The results advance our comprehension of the psychometric properties on the SARC-F, particularly its potential use in assessing changes in muscle function. Older adults' perception of their baseline and training-related changes in their function, as self-reported by the SARC-F, closely matched objectively measured muscle function tests. This is important as there may be a lack of concordance between self-reported and clinician-measured assessments of older adults' muscle function. However, the SARC-F has a relative lack of sensitivity to detecting training-related changes, even over a period of 24 weeks.

CONCLUSIONS

Results of this study may provide clinicians and researchers a greater understanding of how they may use the SARC-F and its potential limitations. Future studies may wish to further examine the SARC-F's sensitivity of change, perhaps by adding a few additional items or an additional category of performance to each item.

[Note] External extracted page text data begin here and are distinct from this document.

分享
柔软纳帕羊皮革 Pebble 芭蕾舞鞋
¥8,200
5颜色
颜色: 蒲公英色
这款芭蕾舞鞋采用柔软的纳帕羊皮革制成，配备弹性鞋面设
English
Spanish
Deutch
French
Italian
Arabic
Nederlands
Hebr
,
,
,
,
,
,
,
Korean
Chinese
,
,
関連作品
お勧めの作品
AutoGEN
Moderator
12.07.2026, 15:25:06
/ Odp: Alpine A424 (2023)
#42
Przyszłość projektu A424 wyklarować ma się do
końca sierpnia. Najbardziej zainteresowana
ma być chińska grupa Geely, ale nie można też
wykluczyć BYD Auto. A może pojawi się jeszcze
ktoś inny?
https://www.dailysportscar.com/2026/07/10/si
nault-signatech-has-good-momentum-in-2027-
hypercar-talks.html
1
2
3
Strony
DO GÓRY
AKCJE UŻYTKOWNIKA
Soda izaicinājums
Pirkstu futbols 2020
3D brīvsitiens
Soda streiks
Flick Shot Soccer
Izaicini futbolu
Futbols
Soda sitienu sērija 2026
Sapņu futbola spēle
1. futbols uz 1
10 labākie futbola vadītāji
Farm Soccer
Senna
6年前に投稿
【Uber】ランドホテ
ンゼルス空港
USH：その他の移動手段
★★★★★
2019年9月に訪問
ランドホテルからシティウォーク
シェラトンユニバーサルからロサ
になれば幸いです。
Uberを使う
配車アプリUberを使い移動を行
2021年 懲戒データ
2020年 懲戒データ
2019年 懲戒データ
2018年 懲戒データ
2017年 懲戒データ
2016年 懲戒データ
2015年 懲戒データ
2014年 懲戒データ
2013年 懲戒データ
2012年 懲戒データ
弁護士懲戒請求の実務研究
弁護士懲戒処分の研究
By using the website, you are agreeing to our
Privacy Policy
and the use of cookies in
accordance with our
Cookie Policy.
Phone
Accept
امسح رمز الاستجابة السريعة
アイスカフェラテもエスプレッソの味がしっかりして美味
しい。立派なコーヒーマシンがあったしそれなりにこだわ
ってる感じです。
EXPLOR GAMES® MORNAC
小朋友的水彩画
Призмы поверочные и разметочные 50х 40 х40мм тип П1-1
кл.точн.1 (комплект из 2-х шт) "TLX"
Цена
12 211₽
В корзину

https://cdn.ncbi.nlm.nih.gov/pmc/blobs/5458/6884990/a13b73517898/peerj-07-8140-g004.jpg
https://cdn.ncbi.nlm.nih.gov/pmc/blobs/5458/6884990/0eeb38dab78e/peerj-07-8140-g001.jpg
https://cdn.ncbi.nlm.nih.gov/pmc/blobs/5458/6884990/803ea2b332e2/peerj-07-8140-g002.jpg
https://cdn.ncbi.nlm.nih.gov/pmc/blobs/5458/6884990/5ffa193dedfb/peerj-07-8140-g003.jpg
https://cdn.ncbi.nlm.nih.gov/pmc/blobs/5458/6884990/a13b73517898/peerj-07-8140-g004.jpg
https://cdn.ncbi.nlm.nih.gov/pmc/blobs/5458/6884990/0eeb38dab78e/peerj-07-8140-g001.jpg
https://cdn.ncbi.nlm.nih.gov/pmc/blobs/5458/6884990/803ea2b332e2/peerj-07-8140-g002.jpg
https://cdn.ncbi.nlm.nih.gov/pmc/blobs/5458/6884990/5ffa193dedfb/peerj-07-8140-g003.jpg
https://cdn.ncbi.nlm.nih.gov/pmc/blobs/5458/6884990/a13b73517898/peerj-07-8140-g004.jpg
摘要

背景

本研究旨在通过检查SARC-F五项内容与肌肉功能客观指标之间的基线关系和训练相关关系,更好地了解SARC-F的心理测量特性。SARC-F的五项内容每项得分从0到2,总分4分及以上表明可能存在肌肉减少症。

方法

本手稿描述了一项更大规模的阶梯式随机对照24周渐进性抗阻和平衡训练(PRBT)项目试验的子研究,该试验针对接受政府支持的老年护理服务的澳大利亚社区居住老年人。使用握力、等长膝关节伸展、5次重复坐立试验和4米步行速度评估肌肉功能。分别使用多重对应分析(MCA)和多项回归评估SARC-F类别内部和之间与肌肉功能的关联。

结果

在245名老年人中,基线时SARC-F总分与下肢肌肉功能指标之间存在显著关联(r = -0.62至0.57;P≤0.002)。MCA分析表明,SARC-F数据的前三个维度解释了48.5%的累积方差。第一个维度代表总体肌肉减少症诊断,第二个维度代表垂直移动身体的能力,第三个维度代表步行能力和跌倒状态。完成PRBT项目的168名老年人中,大多数报告其SARC-F诊断或单项得分没有变化(56.5 - 79.2%)。然而,SARC-F总分和单项得分的训练相关变化与步行速度和坐立试验表现的变化之间存在显著关联(r = -0.30至0.33;P<0.001和相对风险比 = 0.40 - 2.24;P<0.05)。对变化分数数据的MCA分析表明,前两个维度解释了32.2%的累积方差,这些维度分别代表是否发生了变化以及变化的方向。

讨论

研究结果增进了我们对SARC-F心理测量特性的理解,特别是其在评估肌肉功能变化方面的潜在用途。SARC-F自我报告所反映的老年人对其基线和训练相关功能变化的感知,与客观测量的肌肉功能测试密切匹配。这很重要,因为老年人肌肉功能的自我报告评估与临床医生测量的评估之间可能缺乏一致性。然而,即使在24周的时间内,SARC-F对检测训练相关变化的敏感性相对较低。

结论

本研究结果可能使临床医生和研究人员更好地理解如何使用SARC-F及其潜在局限性。未来的研究可能希望进一步研究SARC-F的变化敏感性,或许可以通过增加一些额外项目或为每个项目增加一个额外的表现类别来实现。